Home » Luis Salva, the violinist from Bariloche who is distinguished nationally

Luis Salva, the violinist from Bariloche who is distinguished nationally

by drbyos

When he was a boy, his mother played the violin locked in her room. He listened from afar. The woman was a scientist at the Atomic Center, but she had wanted to be a musician. She came from a very humble family and followed the precepts of his parents who wanted her to be a doctor or a physicist.

Luis Salva managed to make his own way in music. He studied violin when he was just 7 years old in Bariloche, he was one of the founders of the Cofradía Youth Chamber Orchestra and today, He is one of the most prestigious musicians in the country.

After passing through Europe and Buenos Aires, he decided to return to his roots. He is a member of the Río Negro Philharmonic Orchestra and is a teacher at the 45 Río Negro school, with a music orientation in Bariloche.

“It is important to know where one comes from. When I started violin classes in third grade, we were just ten kids who played the instrument. In fact, Kyoko Kurokawa was the first violin teacher in Bariloche. It was just another hobby for me. I liked it and it moved fastSalva recalls.
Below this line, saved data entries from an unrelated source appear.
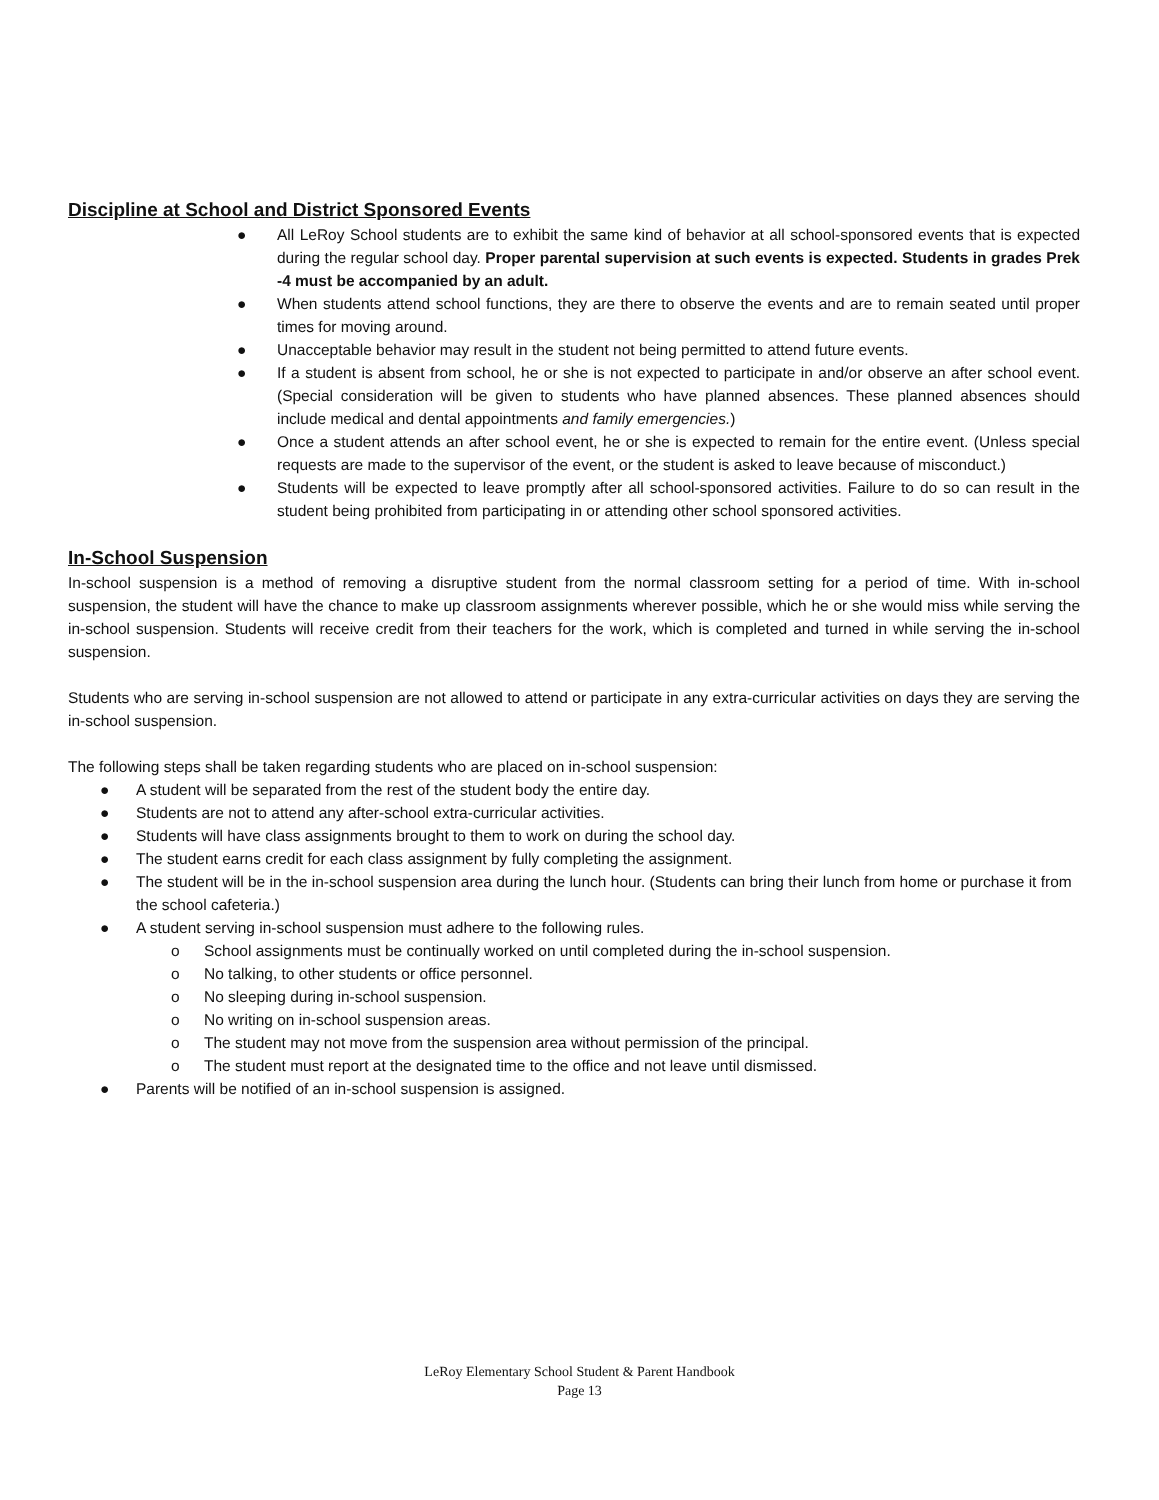Discipline at School and District Sponsored Events
● All LeRoy School students are to exhibit the same kind of behavior at all school-sponsored events that is expected during the regular school day. Proper parental supervision at such events is expected. Students in grades Prek -4 must be accompanied by an adult.
● When students attend school functions, they are there to observe the events and are to remain seated until proper times for moving around.
● Unacceptable behavior may result in the student not being permitted to attend future events.
● If a student is absent from school, he or she is not expected to participate in and/or observe an after school event. (Special consideration will be given to students who have planned absences. These planned absences should include medical and dental appointments and family emergencies.)
● Once a student attends an after school event, he or she is expected to remain for the entire event. (Unless special requests are made to the supervisor of the event, or the student is asked to leave because of misconduct.)
● Students will be expected to leave promptly after all school-sponsored activities. Failure to do so can result in the student being prohibited from participating in or attending other school sponsored activities.
In-School Suspension
In-school suspension is a method of removing a disruptive student from the normal classroom setting for a period of time. With in-school suspension, the student will have the chance to make up classroom assignments wherever possible, which he or she would miss while serving the in-school suspension. Students will receive credit from their teachers for the work, which is completed and turned in while serving the in-school suspension.
Students who are serving in-school suspension are not allowed to attend or participate in any extra-curricular activities on days they are serving the in-school suspension.
The following steps shall be taken regarding students who are placed on in-school suspension:
● A student will be separated from the rest of the student body the entire day.
● Students are not to attend any after-school extra-curricular activities.
● Students will have class assignments brought to them to work on during the school day.
● The student earns credit for each class assignment by fully completing the assignment.
● The student will be in the in-school suspension area during the lunch hour. (Students can bring their lunch from home or purchase it from the school cafeteria.)
● A student serving in-school suspension must adhere to the following rules.
o School assignments must be continually worked on until completed during the in-school suspension.
o No talking, to other students or office personnel.
o No sleeping during in-school suspension.
o No writing on in-school suspension areas.
o The student may not move from the suspension area without permission of the principal.
o The student must report at the designated time to the office and not leave until dismissed.
● Parents will be notified of an in-school suspension is assigned.
LeRoy Elementary School Student & Parent Handbook
Page 13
Throughout, he downplays his great talent and insists that he was always “very lucky.” He gives as an example his time in high school at the German school while participating in the Brotherhood.

“Just that year, the teacher who organized the exchange trips, he got a three-month one in Vienna, no less than the musical capital. In general, they used to visit small towns in Germany where there was not so much movement. That trip motivated me a lot to continue. I went to many museums, concerts, to Beethoven’s house and I took violin classes”, lists this 40-year-old musician.

He admits that, in sixth grade, he was already determined to continue his violin studies. He used to frequent the Camping Musical Bariloche where he listened to the courses that young musicians from other countries took.

“We took the opportunity to listen. At that time, there was no You Tube and nothing was happening on TV. Except for the records that one had at home, there were not many possibilities to listen to other works”, he expresses.

I like to play with amateurs because they do it for fun. There must be pleasure in touching. Sometimes it’s even medicinal.”

Luis Salva.

During his trip to Vienna, he asked an Argentine professor living in Germany to take some classes with him, but he suggested that he settle there and finish high school in the European country. Salva was aware of such an opportunitybut he discarded it because he considered that this would imply “moving” his entire family.

“These are elections that change a lot. And that, somehow, allowed me to return to Bariloche, finish high school and travel to Buenos Aires ”, he emphasizes.

frustrated study

Around the year 2000, he entered the Manuel de Falla Superior Conservatory in Buenos Aires where he studied until his two violins were stolen. So, he decided to return to Bariloche.

“I was trusting, I left the violins in the corridors and they took them away. So that, without an instrument, he no longer had anything to do there. One of the violins had belonged to my great-uncle and was a family heirloom. The other violin I had just bought and it had cost me 1500 dollars. I had no way to buy another. My mood collapsed, ”he says.

The theft of the violins that seemed to end his career led him to do therapy for some time. “I always said that I would like there to be a conservatory on Huemul Island so that I never have to return to Buenos Aires again,” he says.

In Bariloche, she joined the Children’s and Young Singers Choir, where she discovered that “choirs are very sociable places” and shortly after, she decided to return to Buenos Aires to finish her studies. Shortly after, she received a master’s degree in Violin Pedagogy in Basel, Switzerland.

In Buenos Aires, I was a member of the Colón Theater Academy for four years and then I was part of the Colón Stable Orchestra, from 2005 to 2007. At that time many people knew me. Although I didn’t like the city at all, it was a good idea to go to Buenos Aires because it allowed me to grow”, he admits.

At the age of 20, he obtained a scholarship on the television program Sorpresa y media, hosted by Julián Weich, to take a course in Spain with Los Solistas de Moscú.

“What I like the most is classical music. The violin lends itself to that. My dad really liked folklore and tango. He played the guitar and we sang. For this reason, I also like tango ”, he acknowledged.

When the Río Negro Philharmonic Orchestra was formed, with 80 musicians and venues in various parts of the province, Salva was summoned as concertmaster (the link between the conductor and the rest of the orchestra). He already has ten seasons.

“The truth is that I always missed the city a lot and the public of Bariloche is a qualified public and knows about music. It shows that he is understood. In other places, people applaud just because,” Salva said, adding that Viedma is growing musically and many people settle in the provincial capital for the diploma offered by the National University of Río Negro.